Is Greek  reconstruction a growing part of the Pagan movement?

It is a slowly growing part of the Pagan community . People who are drawn to the Greek religion tend to be very scholarly. They tend to consult original texts and get very passionate in their interpretations. There are many intelligent people practicing Greek polytheism. There are some people who believe you go through the motions, performing rituals perfectly, but do not expect any personal interaction with the gods. Others believe you it is all about a personal interaction with the gods. That is my belief. Unless you can feel the presence of the gods you are not really getting the most out of your practice.

The Greeks did not have a word for religion. In this day and age we tend to think of religion and secular life as two separate things. We go about our daily lives and may get involved in some religious practice occasionally. Christians may go to church on Sunday, but the rest of the week they are indistinguishable from the rest of the community. Pagans may venerate their gods on certain days, full moons or the eight Sabbats, depending on what they are into. For the Greeks, venerating the gods was something they did everyday. They would not think of beginning any venture unless they called on the gods first. The practice of Greek religion was integrated seamlessly into everyday life. We think of religion as being separate, but then it was considered a crime to disbelieve in the gods, or be an atheist. Everyone went to temples constantly and engaged in various sacrifices. There were particular rituals that took place on a city level. Household performed their own rituals, Guilds and trade groups performed their rituals. They were all varied and different. The principles remained the same but the nuts and bolts of how they did ritual varied.

The description of how Greeks practiced religion in all aspects of life sounds a lot like much indigenous practice?

One of the early theories of how religion developed is that it started off as a shamanic practice that became more institutionalized and then turned into religion. If you look at many indigenous tribes their gods have a very real presence. The gods are around them constantly and interact with them frequently. The tribes depend on the gods for everything that is good in their lives. The gods provide sunshine and rain and produce a bountiful harvest for them. They are constantly working with the gods, there is no idea of separation from the divine. This is something you also see with the Greeks.

What are you bringing to Sacred Harvest Festival next week?

The heart of my presentation is a series of three workshops that begins with The Practice of Ancient Greek Religion Today.

The second is on Greek Nature Deities and Gaia Consciousness .  It is about the interconnectedness of us and everything around us. I wanted to bring in the idea of Gaia consciousnessbecause it is a thoroughly modern concept that talks about how everything is interconnected and integrated.

The third workshop pushes that further and talks about how all of this impacts our health. The things we do in everyday life have an impact on ourselves and everything around us. One of the problems in modern society is that many see themselves as separate from the world. They think they can exploit the riches of the world and not suffer the consequences. I will be pushing the idea of working in harmony with the world, working with sustainable faming practices, sustainable energy and the like. I will talk about how this then also impacts on our health. The workshops form a cohesive series together and I am very grateful to be able to offer these three workshops as a series.

## [ENTRIES PROVIDED]
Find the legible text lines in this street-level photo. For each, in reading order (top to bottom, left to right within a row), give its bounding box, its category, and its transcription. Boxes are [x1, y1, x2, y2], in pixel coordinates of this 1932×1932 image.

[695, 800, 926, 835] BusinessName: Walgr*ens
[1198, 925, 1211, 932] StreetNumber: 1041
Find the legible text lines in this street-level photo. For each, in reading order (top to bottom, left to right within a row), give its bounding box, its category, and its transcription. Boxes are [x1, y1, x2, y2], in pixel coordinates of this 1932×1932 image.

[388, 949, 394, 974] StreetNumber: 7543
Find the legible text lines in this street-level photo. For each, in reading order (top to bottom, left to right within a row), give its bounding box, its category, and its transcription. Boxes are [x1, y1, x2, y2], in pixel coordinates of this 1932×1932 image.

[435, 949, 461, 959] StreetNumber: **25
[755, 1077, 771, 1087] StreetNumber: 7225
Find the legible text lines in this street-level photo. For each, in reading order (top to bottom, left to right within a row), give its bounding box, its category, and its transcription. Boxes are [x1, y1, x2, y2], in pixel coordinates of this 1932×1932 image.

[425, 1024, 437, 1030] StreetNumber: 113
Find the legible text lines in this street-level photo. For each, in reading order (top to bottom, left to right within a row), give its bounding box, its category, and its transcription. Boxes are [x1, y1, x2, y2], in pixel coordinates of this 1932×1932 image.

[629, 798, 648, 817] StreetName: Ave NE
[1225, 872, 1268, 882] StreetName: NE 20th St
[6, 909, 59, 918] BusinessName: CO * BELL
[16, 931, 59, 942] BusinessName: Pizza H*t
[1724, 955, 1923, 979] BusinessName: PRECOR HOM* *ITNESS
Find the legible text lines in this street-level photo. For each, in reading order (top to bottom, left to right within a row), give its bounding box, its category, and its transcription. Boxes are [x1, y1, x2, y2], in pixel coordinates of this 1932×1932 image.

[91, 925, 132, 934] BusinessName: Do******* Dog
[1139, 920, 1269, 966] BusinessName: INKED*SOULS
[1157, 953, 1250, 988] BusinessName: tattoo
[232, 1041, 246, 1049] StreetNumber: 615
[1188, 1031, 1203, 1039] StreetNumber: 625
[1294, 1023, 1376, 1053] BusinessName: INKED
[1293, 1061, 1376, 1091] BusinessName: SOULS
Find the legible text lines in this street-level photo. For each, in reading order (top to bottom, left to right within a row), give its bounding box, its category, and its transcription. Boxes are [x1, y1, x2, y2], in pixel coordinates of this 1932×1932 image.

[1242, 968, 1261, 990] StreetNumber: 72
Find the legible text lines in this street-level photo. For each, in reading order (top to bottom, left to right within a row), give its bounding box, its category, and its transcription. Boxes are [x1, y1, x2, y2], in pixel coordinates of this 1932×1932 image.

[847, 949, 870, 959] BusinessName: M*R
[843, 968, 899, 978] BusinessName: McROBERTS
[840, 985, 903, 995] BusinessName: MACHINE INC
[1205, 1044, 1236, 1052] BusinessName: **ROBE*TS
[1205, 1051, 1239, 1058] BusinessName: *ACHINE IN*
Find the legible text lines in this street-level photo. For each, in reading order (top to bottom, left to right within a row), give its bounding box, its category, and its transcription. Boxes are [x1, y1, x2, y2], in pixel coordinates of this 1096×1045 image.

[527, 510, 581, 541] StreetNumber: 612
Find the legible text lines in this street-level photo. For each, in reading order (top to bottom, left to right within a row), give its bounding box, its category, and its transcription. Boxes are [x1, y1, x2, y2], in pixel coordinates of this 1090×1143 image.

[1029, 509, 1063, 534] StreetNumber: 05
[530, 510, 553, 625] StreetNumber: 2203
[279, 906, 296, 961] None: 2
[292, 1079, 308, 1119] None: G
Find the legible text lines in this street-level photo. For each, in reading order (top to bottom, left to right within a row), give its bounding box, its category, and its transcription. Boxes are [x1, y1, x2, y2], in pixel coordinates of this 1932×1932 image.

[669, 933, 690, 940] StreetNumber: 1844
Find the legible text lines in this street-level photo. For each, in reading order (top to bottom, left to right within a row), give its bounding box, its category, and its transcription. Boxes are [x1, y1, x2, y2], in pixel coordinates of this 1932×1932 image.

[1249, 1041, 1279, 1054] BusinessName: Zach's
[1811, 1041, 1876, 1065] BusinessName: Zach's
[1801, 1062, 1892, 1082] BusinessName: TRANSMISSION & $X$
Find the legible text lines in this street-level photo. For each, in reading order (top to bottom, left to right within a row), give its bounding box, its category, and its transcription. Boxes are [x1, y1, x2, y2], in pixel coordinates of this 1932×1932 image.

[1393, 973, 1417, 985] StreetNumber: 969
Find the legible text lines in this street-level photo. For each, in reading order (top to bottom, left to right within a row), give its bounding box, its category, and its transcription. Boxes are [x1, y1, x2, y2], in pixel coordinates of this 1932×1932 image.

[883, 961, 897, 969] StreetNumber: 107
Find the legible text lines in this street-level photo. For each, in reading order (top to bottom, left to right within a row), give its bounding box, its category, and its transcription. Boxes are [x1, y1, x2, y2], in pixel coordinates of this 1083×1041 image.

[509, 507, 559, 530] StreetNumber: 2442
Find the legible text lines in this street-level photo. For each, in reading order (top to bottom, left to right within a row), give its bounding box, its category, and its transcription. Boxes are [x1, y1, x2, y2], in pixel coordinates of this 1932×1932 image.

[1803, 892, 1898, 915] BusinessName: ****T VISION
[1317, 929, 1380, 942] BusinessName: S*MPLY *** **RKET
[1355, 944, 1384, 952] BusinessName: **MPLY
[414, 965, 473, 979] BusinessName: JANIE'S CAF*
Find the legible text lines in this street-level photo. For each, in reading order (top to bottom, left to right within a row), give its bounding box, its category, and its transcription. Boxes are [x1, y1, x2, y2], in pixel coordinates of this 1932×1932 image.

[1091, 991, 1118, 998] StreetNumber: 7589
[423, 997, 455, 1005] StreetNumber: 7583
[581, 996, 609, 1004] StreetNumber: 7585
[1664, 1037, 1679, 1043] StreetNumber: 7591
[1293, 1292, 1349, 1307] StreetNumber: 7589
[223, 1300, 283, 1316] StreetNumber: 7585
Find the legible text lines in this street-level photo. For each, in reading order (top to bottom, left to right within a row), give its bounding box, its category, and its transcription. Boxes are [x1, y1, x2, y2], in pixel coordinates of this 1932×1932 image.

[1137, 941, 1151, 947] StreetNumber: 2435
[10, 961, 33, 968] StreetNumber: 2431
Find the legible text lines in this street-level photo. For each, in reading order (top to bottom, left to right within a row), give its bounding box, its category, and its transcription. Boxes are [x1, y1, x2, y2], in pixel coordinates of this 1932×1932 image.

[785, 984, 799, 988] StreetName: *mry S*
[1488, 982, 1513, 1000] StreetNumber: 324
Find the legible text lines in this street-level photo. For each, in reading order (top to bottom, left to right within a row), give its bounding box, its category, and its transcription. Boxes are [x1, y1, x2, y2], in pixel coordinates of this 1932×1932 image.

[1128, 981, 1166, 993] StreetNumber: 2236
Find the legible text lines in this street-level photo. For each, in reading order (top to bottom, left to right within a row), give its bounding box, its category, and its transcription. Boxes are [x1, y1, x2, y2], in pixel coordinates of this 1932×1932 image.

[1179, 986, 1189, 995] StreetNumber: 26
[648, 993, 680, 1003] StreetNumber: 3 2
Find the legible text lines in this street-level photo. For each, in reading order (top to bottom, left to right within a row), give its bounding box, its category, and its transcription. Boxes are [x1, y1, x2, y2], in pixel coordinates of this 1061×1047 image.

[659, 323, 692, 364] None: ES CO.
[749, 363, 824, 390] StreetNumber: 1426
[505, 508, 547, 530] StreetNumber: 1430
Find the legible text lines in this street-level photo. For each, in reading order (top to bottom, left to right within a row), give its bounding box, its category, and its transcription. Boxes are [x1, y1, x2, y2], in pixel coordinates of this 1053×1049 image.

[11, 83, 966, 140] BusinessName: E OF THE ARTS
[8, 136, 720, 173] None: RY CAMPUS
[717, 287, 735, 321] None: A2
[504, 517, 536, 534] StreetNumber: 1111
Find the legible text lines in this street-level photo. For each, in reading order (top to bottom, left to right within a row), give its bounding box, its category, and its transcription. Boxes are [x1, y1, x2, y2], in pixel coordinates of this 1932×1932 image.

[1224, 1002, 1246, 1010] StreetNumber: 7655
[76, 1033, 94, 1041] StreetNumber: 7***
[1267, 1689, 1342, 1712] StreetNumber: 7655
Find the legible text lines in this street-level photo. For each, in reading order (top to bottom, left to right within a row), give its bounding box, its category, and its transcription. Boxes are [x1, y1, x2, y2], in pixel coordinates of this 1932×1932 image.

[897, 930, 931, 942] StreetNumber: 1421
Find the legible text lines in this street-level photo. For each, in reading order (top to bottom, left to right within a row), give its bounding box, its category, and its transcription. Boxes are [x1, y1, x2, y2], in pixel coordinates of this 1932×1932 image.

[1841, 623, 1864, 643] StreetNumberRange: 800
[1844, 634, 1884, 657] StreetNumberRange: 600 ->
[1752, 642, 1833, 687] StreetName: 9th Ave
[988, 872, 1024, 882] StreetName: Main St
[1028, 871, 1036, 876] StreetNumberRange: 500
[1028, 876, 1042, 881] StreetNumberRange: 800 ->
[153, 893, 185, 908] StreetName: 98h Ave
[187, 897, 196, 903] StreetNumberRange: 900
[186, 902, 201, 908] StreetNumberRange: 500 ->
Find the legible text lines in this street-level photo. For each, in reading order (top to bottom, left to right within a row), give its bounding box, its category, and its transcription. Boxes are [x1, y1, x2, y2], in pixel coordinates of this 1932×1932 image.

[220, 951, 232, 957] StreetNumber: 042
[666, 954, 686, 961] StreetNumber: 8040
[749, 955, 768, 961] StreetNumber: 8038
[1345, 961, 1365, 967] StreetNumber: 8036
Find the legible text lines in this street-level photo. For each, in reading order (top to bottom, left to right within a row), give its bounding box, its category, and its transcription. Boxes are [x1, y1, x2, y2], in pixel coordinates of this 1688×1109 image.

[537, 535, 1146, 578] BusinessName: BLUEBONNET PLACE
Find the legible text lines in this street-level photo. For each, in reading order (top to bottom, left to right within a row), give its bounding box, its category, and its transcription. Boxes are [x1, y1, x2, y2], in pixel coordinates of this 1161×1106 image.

## [REQUIRED TASKS]
a) Reproduce the part of the interview on Greek polytheism that opens with the words containing "What are you" and closes with "Greek Religion Today.".
b) Take the interview on practicing ancient Greek religion further, picking up after its final sentence.

## [ANSWERS BY TASK]
a)
What are you bringing to Sacred Harvest Festival next week?

The heart of my presentation is a series of three workshops that begins with The Practice of Ancient Greek Religion Today.

b)
Will this be of interest to those of many different paths?

Absolutely, I will try to talk in generalities about these topics, but when it comes down to it one of the things that most Pagans have in common is a deep connection with the planet, the world around them. Regardless of the gods that they may feel closest to, most of us realize that we are integrally connected with the planet and that our decisions effect everything that happens around us – the butterfly effect.  This proposes that every little thing that we do, can wind up having a much larger effect around us. The more people become responsible in how they act, the better things will turn out in the long term for us. A precipice is approaching where we start running out of fossil fuels, and pollution is so bad we can’t breathe the air or drink the water.

My fourth workshop will be about ancient curses and bindings. This will be an overview from an academic sort of viewpoint. It will give people an idea about what kind of activities took place so they can see the darker underbelly of our community from the vantage point of the past.

The last workshop will be about the god Set. For a lot of people Set is thought of as an evil god, a prototype of the Christian devil. He has been demonized over the years. When one people conquers another they demonize the gods of the other. In this case Set was a very significant god in ancient times. There are various texts which talk about his importance and describe him as a benevolent deity. Once the worship of Osiris came to the ascendancy, Set was demonized. I hope to present some balance and provide another way of looking at him. He is a powerful god, but not really evil. I want to share what I have found in my research about him.

When were you last a guest at Sacred Harvest Festival?

This was in 2008 and had a fantastic time! I was made to feel very welcome. One of the things I really liked was there wer activities for all ages. There were many children and there wer activities for kids, teens, and adults. There was a strong family environment for people who attended with their kids. It was nice to have a festival where you could actually sleep!. Many stayed up late but it was around campfires, singing, enjoying stories and a drink or two together. The whole event had a very family kind of feel to it and I felt blessed to be there. I feel blessed to be coming out yet again!

I firmly believe that whatever path you choose has to be the path that resonates with you, the path that feels right for you. Unless you have found a specific path you absolutely don’t want to deviate from, it is always good to see what other people are doing and perhaps learn little things that you can integrate into your own practice from them. I am simply bringing things I have learned in the past couple of decades in the hopes that attendees can get something out of them to integrate into their own practice. There may be people interested enough in what I am doing to engage in the practice of Greek polytheism or perhaps Graeco-Egyptian magick – the subject of my previous book. What I have found from running workshops based on my first book is that very few people will choose to practice exactly as it is presented in the book. People tend to pick out bits and pieces from it and integrate it into what they are already doing. That is fine because it is all about finding things which resonate with you. When I was starting out I was trying to learn everything I could from those around me. There were things that would just feel right, and others that didn’t quite feel right. This approach ensures that eventually you end up navigating your own path.

There are so many gifted speakers this year sharing their experiences and knowledge. That is what it is all about, learning from each other and sharing our experiences. We can then all pass what we have learned and pay it forward. I can’t help those who helped me in the past but I can help those who come after me, and I encourage others to do the same.

Tony will join Yeshe Rabbit and Crystal Blanton  for a week of workshops and rituals at Sacred Harvest Festival, August 4-10th near Albert Lea, Mn.  Advance registration closes this Thursday, July 31st, but is available for a week, weekend, or day pass at the festival gate.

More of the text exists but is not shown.